10 июня 1831 года А. X. Бенкендорф сообщал Ф. В. Булгарину за № 3045: «Между тем поручил я поместить сию вашу статью в иностранных заграничных газетах. Поелику все политические статьи, помещенные в «Северной пчеле», почитаются публикою исходящими от правительства, то некоторая осторожность…» — и т. д. и т. п. Бенкендорф имел в виду статью «Перечень письма из Варшавы», которую государь прочел с «особенным удовольствием».
Показательно признание шефа жандармов в свете отношений Булгарина и «Пчелы» к Пушкину, и показательно потому, что оно исходит от самого Бенкендорфа. Датировка письма свидетельствует о многом.

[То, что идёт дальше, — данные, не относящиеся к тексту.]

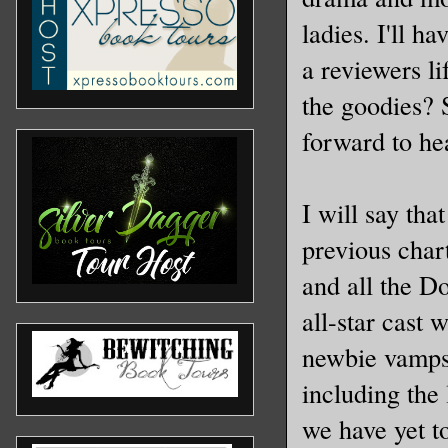
ladies. I'll h
a reviewers li
the goodies? 
forward to hea
I will say tha
previous chart
and all the D
all-star cast
newbie vamps.
including the 
we have yet t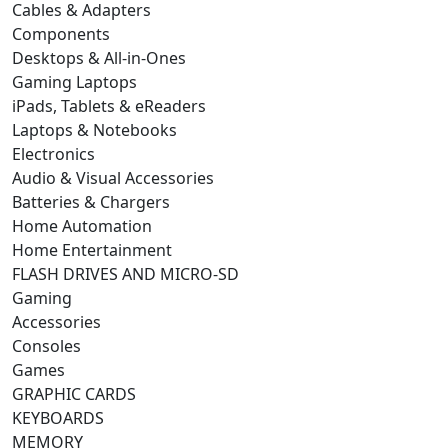
Cables & Adapters
Components
Desktops & All-in-Ones
Gaming Laptops
iPads, Tablets & eReaders
Laptops & Notebooks
Electronics
Audio & Visual Accessories
Batteries & Chargers
Home Automation
Home Entertainment
FLASH DRIVES AND MICRO-SD
Gaming
Accessories
Consoles
Games
GRAPHIC CARDS
KEYBOARDS
MEMORY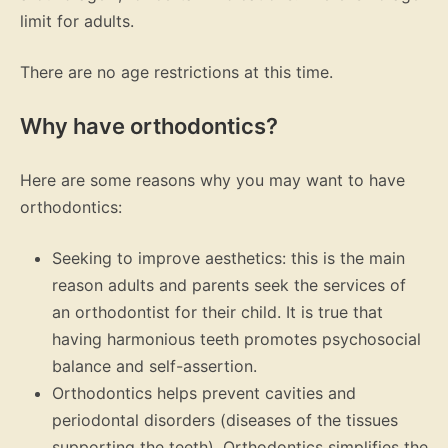
limit for adults.
There are no age restrictions at this time.
Why have orthodontics?
Here are some reasons why you may want to have
orthodontics:
Seeking to improve aesthetics: this is the main
reason adults and parents seek the services of
an orthodontist for their child. It is true that
having harmonious teeth promotes psychosocial
balance and self-assertion.
Orthodontics helps prevent cavities and
periodontal disorders (diseases of the tissues
supporting the teeth). Orthodontics simplifies the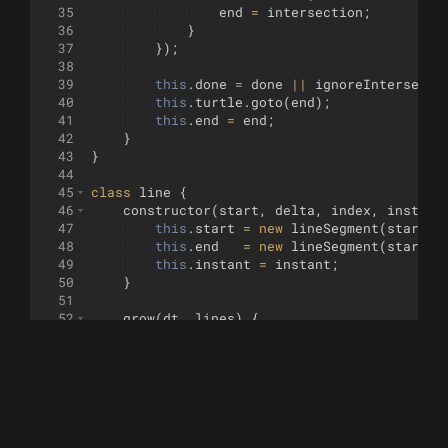
35
end
=
intersection
;
36
}
37
})
;
38
39
this
.
done
=
done
||
ignoreIntersecti
40
this
.
turtle
.
goto
(
end
)
;
41
this
.
end
=
end
;
42
}
43
}
44
45
class
line
{
46
constructor
(
start
,
delta
,
index
,
instant
47
this
.
start
=
new
lineSegment
(
start
,
48
this
.
end
=
new
lineSegment
(
start
,
49
this
.
instant
=
instant
;
50
}
51
52
grow
(
dt
,
lines
)
{
53
this
.
start
.
grow
(
this
.
instant
?
.9
:
dt
,
54
this
.
end
.
grow
(
this
.
instant
?
.9
:
dt
,
li
55
}
56
}
57
58
const
drawInstant
=
(
v
,
i
,
a
)
=>
{
[
scale
(
su
59
fontOutput
(
)
/* .map(l => l.map(p => scale(p,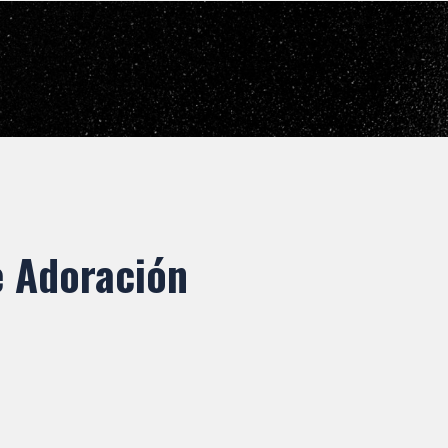
e Adoración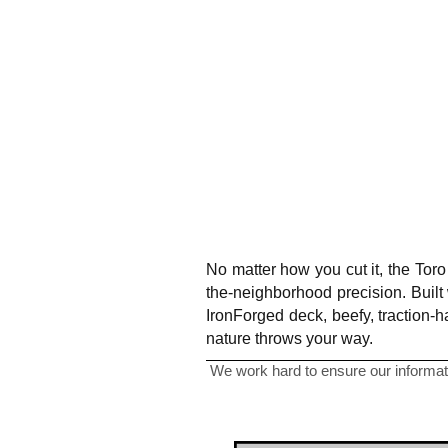
No matter how you cut it, the Tor
the-neighborhood precision. Built
IronForged deck, beefy, traction-
nature throws your way.
We work hard to ensure our informati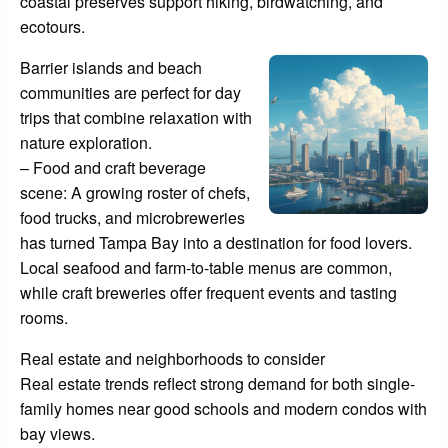
coastal preserves support hiking, birdwatching, and
ecotours.
Barrier islands and beach
communities are perfect for day
trips that combine relaxation with
nature exploration.
– Food and craft beverage
scene: A growing roster of chefs,
food trucks, and microbreweries
has turned Tampa Bay into a destination for food lovers.
Local seafood and farm-to-table menus are common,
while craft breweries offer frequent events and tasting
rooms.
Real estate and neighborhoods to consider
Real estate trends reflect strong demand for both single-
family homes near good schools and modern condos with
bay views.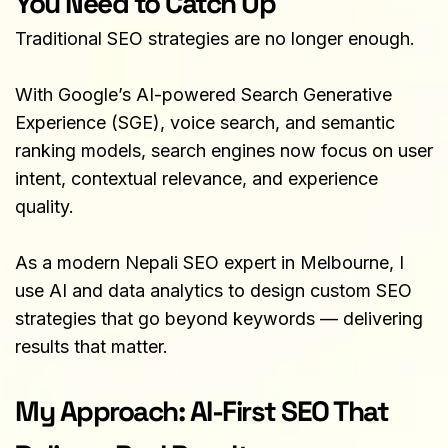
You Need to Catch Up
Traditional SEO strategies are no longer enough.
With Google’s AI-powered Search Generative 
Experience (SGE), voice search, and semantic 
ranking models, search engines now focus on user 
intent, contextual relevance, and experience 
quality.
As a modern Nepali SEO expert in Melbourne, I 
use AI and data analytics to design custom SEO 
strategies that go beyond keywords — delivering 
results that matter.
My Approach: AI-First SEO That 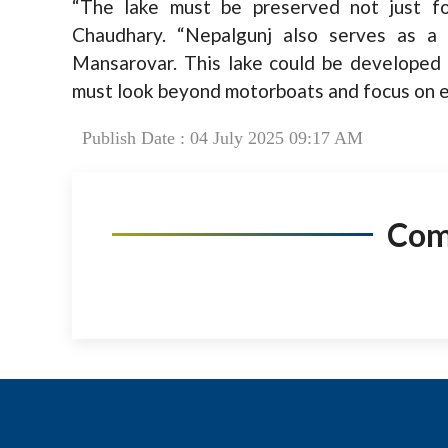
“The lake must be preserved not just for
Chaudhary. “Nepalgunj also serves as a t
Mansarovar. This lake could be developed 
must look beyond motorboats and focus on ec
Publish Date : 04 July 2025 09:17 AM
Co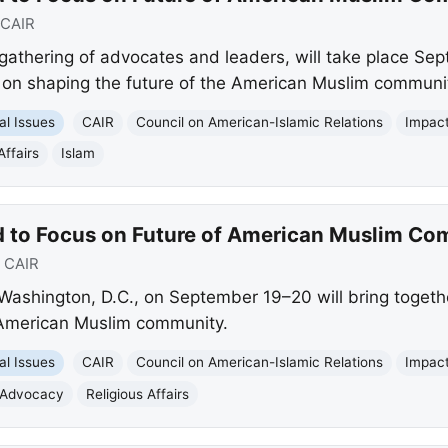
CAIR
athering of advocates and leaders, will take place Se
 on shaping the future of the American Muslim communi
al Issues
CAIR
Council on American-Islamic Relations
Impac
Affairs
Islam
 to Focus on Future of American Muslim Co
:
CAIR
Washington, D.C., on September 19–20 will bring toget
e American Muslim community.
al Issues
CAIR
Council on American-Islamic Relations
Impac
Advocacy
Religious Affairs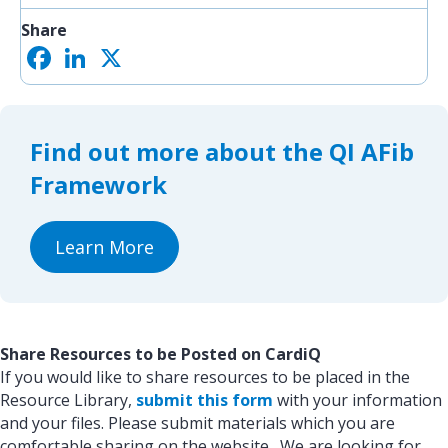
Share
F
L
X
S
a
i
h
c
n
a
e
k
r
b
e
e
o
d
Find out more about the QI AFib
o
I
k
n
Framework
Learn More
Share Resources to be Posted on CardiQ
If you would like to share resources to be placed in the
Resource Library,
submit this form
with your information
and your files. Please submit materials which you are
comfortable sharing on the website. We are looking for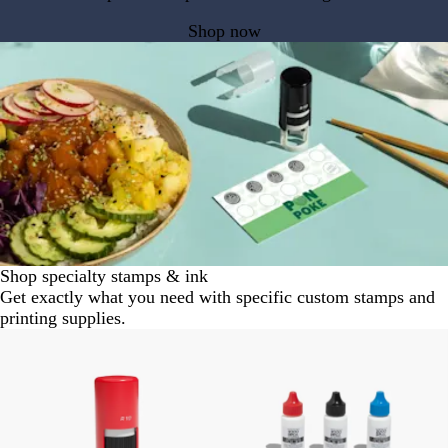
Shop now
Shop specialty stamps & ink
Get exactly what you need with specific custom stamps and
printing supplies.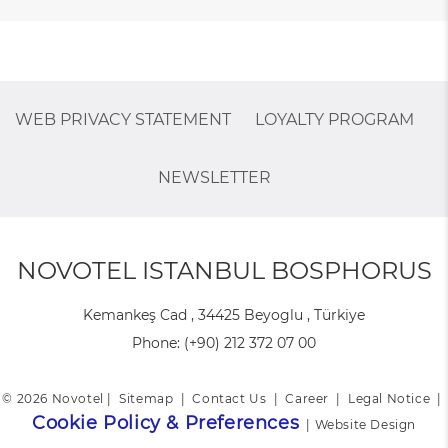
WEB PRIVACY STATEMENT
LOYALTY PROGRAM
NEWSLETTER
NOVOTEL ISTANBUL BOSPHORUS
Kemankeş Cad , 34425 Beyoglu , Türkiye
Phone:
(+90) 212 372 07 00
© 2026 Novotel |
Sitemap
|
Contact Us
|
Career
|
Legal Notice
|
Cookie Policy & Preferences
|
Website Design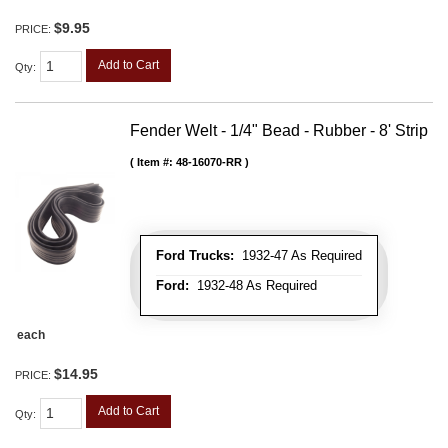
$9.95
PRICE:
Add to Cart
Qty
:
Fender Welt - 1/4" Bead - Rubber - 8' Strip
Item #:
48-16070-RR
Ford Trucks:
1932-47 As Required
Ford:
1932-48 As Required
each
$14.95
PRICE:
Add to Cart
Qty
: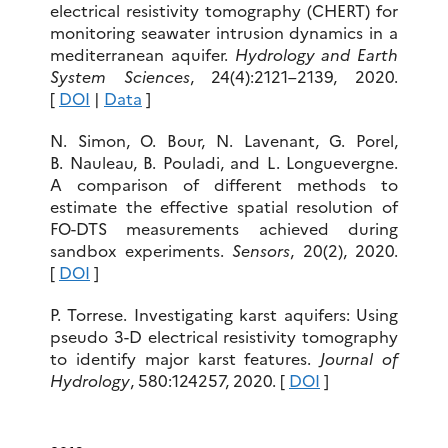
electrical resistivity tomography (CHERT) for
monitoring seawater intrusion dynamics in a
mediterranean aquifer.
Hydrology and Earth
System Sciences
, 24(4):2121–2139, 2020.
[
DOI
|
Data
]
N. Simon, O. Bour, N. Lavenant, G. Porel,
B. Nauleau, B. Pouladi, and L. Longuevergne.
A comparison of different methods to
estimate the effective spatial resolution of
FO-DTS measurements achieved during
sandbox experiments.
Sensors
, 20(2), 2020.
[
DOI
]
P. Torrese. Investigating karst aquifers: Using
pseudo 3-D electrical resistivity tomography
to identify major karst features.
Journal of
Hydrology
, 580:124257, 2020. [
DOI
]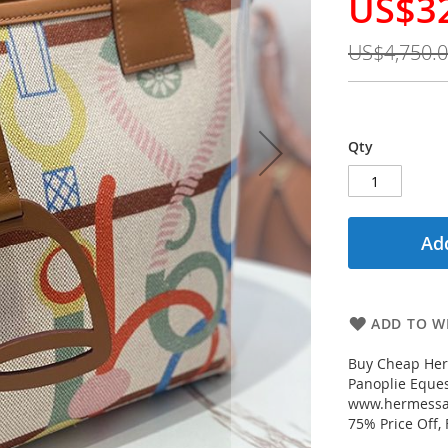
US$3
Special
Price
US$4,750.
Qty
Add
ADD TO WI
Buy Cheap Her
Panoplie Eques
www.hermessal
75% Price Off,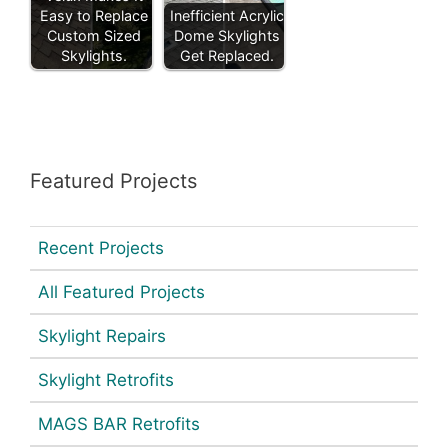
Easy to Replace
Inefficient Acrylic
Custom Sized
Dome Skylights
Skylights.
Get Replaced.
Featured Projects
Recent Projects
All Featured Projects
Skylight Repairs
Skylight Retrofits
MAGS BAR Retrofits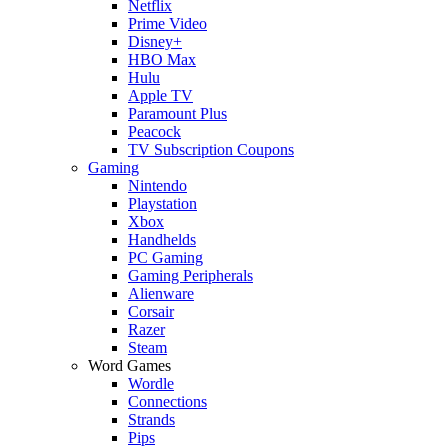
Netflix
Prime Video
Disney+
HBO Max
Hulu
Apple TV
Paramount Plus
Peacock
TV Subscription Coupons
Gaming
Nintendo
Playstation
Xbox
Handhelds
PC Gaming
Gaming Peripherals
Alienware
Corsair
Razer
Steam
Word Games
Wordle
Connections
Strands
Pips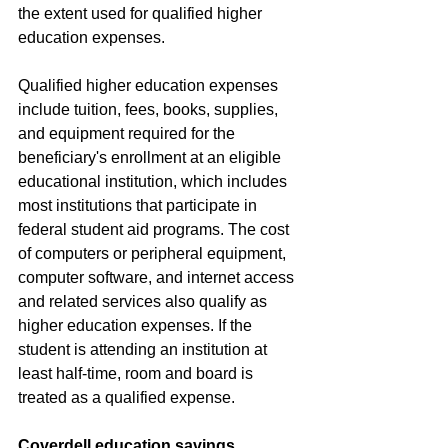
the extent used for qualified higher 
education expenses.
Qualified higher education expenses 
include tuition, fees, books, supplies, 
and equipment required for the 
beneficiary's enrollment at an eligible 
educational institution, which includes 
most institutions that participate in 
federal student aid programs. The cost 
of computers or peripheral equipment, 
computer software, and internet access 
and related services also qualify as 
higher education expenses. If the 
student is attending an institution at 
least half-time, room and board is 
treated as a qualified expense.
Coverdell education savings 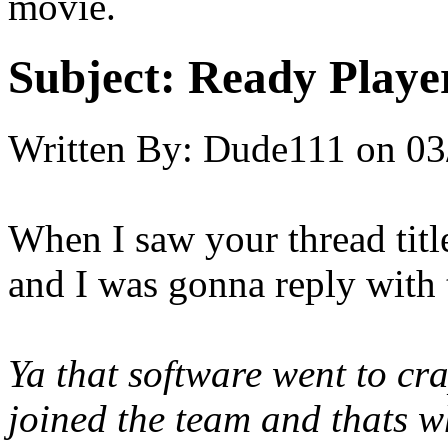
movie.
Subject:
Ready Playe
Written By:
Dude111
on
03
When I saw your thread t
and I was gonna reply with 
Ya that software went to cra
joined the team and thats wh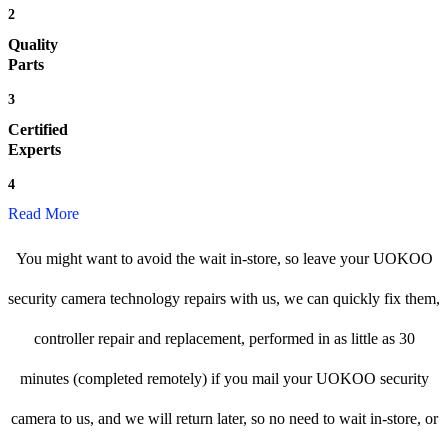
2
Quality
Parts
3
Certified
Experts
4
Read More
You might want to avoid the wait in-store, so leave your UOKOO
security camera technology repairs with us, we can quickly fix them,
controller repair and replacement, performed in as little as 30
minutes (completed remotely) if you mail your UOKOO security
camera to us, and we will return later, so no need to wait in-store, or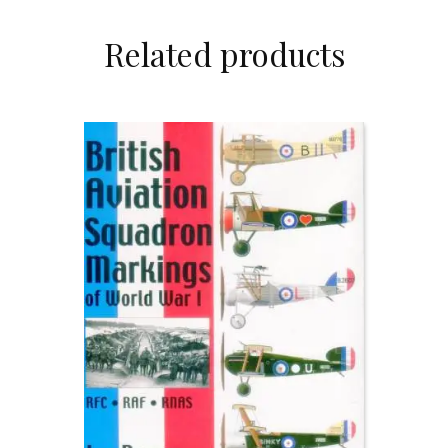
Related products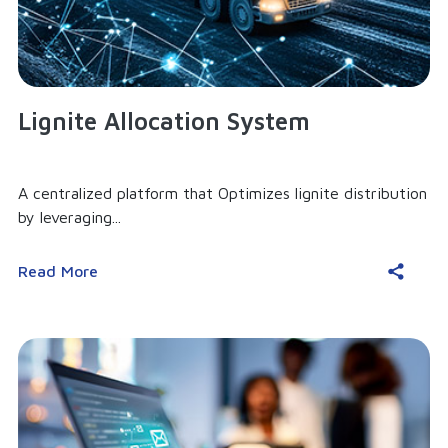
Lignite Allocation System
A centralized platform that Optimizes lignite distribution
by leveraging...
Read More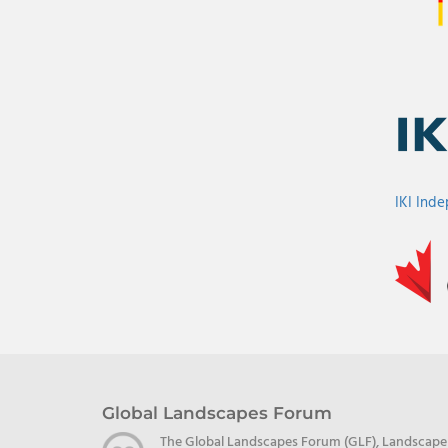
IKI Ind
Global Landscapes Forum
The Global Landscapes Forum (GLF), Landscape Al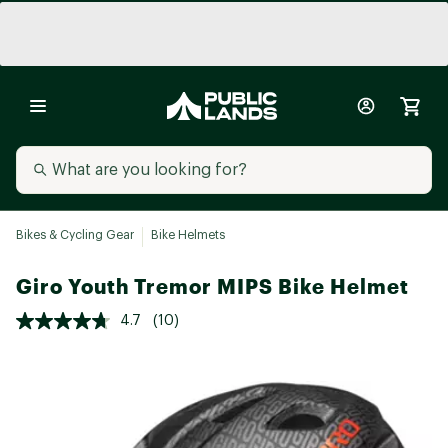
Bikes & Cycling Gear
Bike Helmets
Giro Youth Tremor MIPS Bike Helmet
4.7
(10)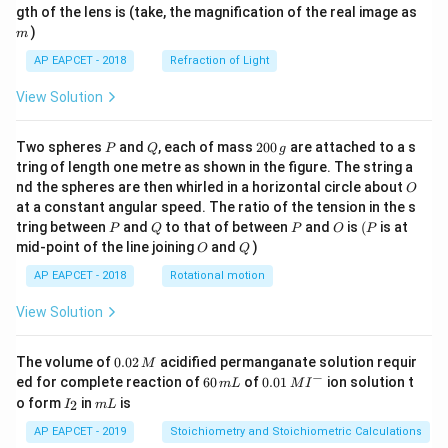
m
gth of the lens is (take, the magnification of the real image as
)
m
AP EAPCET - 2018
Refraction of Light
View Solution
P
Q
2
Two spheres
and
, each of mass
200
are attached to a s
P
Q
g
0
tring of length one metre as shown in the figure. The string a
0
O
nd the spheres are then whirled in a horizontal circle about
O
\,
at a constant angular speed. The ratio of the tension in the s
g
P
Q
P
O
(P
tring between
and
to that of between
and
is
(
is at
P
Q
P
O
P
O
Q
mid-point of the line joining
and
)
O
Q
AP EAPCET - 2018
Rotational motion
View Solution
0.
The volume of
0.02
acidified permanganate solution requir
M
0
−
6
0.0
ed for complete reaction of
60
of
0.01
ion solution t
m
L
M
I
2
0
1\,
I
m
o form
in
is
2
I
m
L
\,
\,
MI
_
L
M
m
^
2
AP EAPCET - 2019
Stoichiometry and Stoichiometric Calculations
L
{-}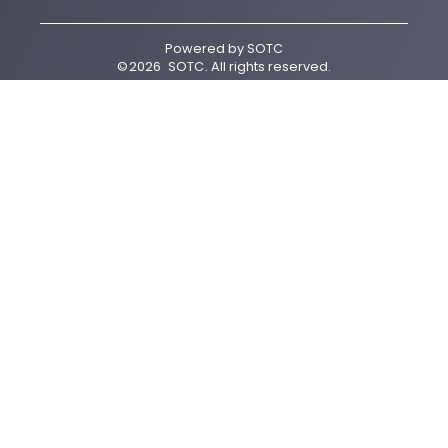
Powered by
SOTC
©
2026
SOTC
. All rights reserved.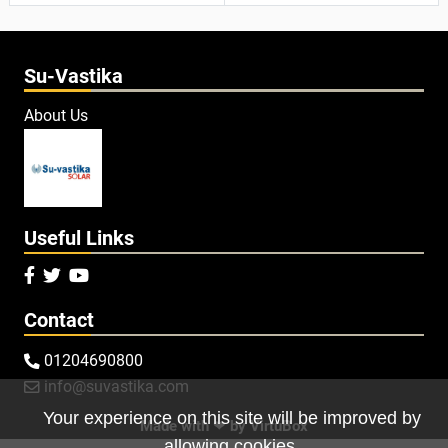
Su-Vastika
About Us
Useful Links



Contact
01204690800

info@suvastika.com

Your experience on this site will be improved by
Made with ❤ by
VirtuBox
allowing cookies.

Самая острая полемика между Пушкиным и Булгариным относится к 1830 и 1831 годам. Глумливый булгаринский «Анекдот» о некоем фанцузском поэте, шулере и безбожнике, опубликован в «Пчеле» 11 марта 1830 года. Словом, Бенкендорф признает газету правительственной в разгар яростных атак на Пушкина и в эпоху его борьбы с царем за публикацию «Бориса Годунова». Именно с Булгарина и именно в «годуновскую» эпоху начались откровенные поиски «подставной пики», и первой такой пикой был Фаддей Венедиктович. Нет сомнения, Бенкендорф в определенный период лелеял надежду, что газетная полемика перейдет в рукопашную. Фаддей Венедиктович сперва казался удобной фигурой. Его нерусское происхождение и французское «прошлое» давало правительству преимущества и сулило немалые выгоды. С Булгариным можно было не церемониться. Принято считать, что Бенкендорф активно поддерживал редактора «Северной пчелы» в его схватке с Пушкиным. Ясно также, что полицейские интересы у Булгарина превалировали над литературными, иначе ему бы никто не позволил действовать столь откровенно. Если учесть события, которые развернулись позднее, следует изменить взгляд на тайный смысл внешне аполитичных атак. Журнальные дрязги и коммерческие соображения правильнее отодвинуть на второй план. Булгарина подталкивали к враждебным и раздражающим Пушкина маневрам и всячески стимулировали их. Другое дело, что Фаддей Венедиктович не сумел или не захотел сыграть роль до конца, обманув надежды III отделения. Стерпев от Пушкина немало, он отступил и, очевидно, тем уберег себя от еще большего позора или даже проклятия. Благоразумие взяло верх, и Булгарин не совершил попытку расширить границы конфликта. Однако, проиграв по всем пунктам, Фаддей Венедиктович потерял благоволение начальства.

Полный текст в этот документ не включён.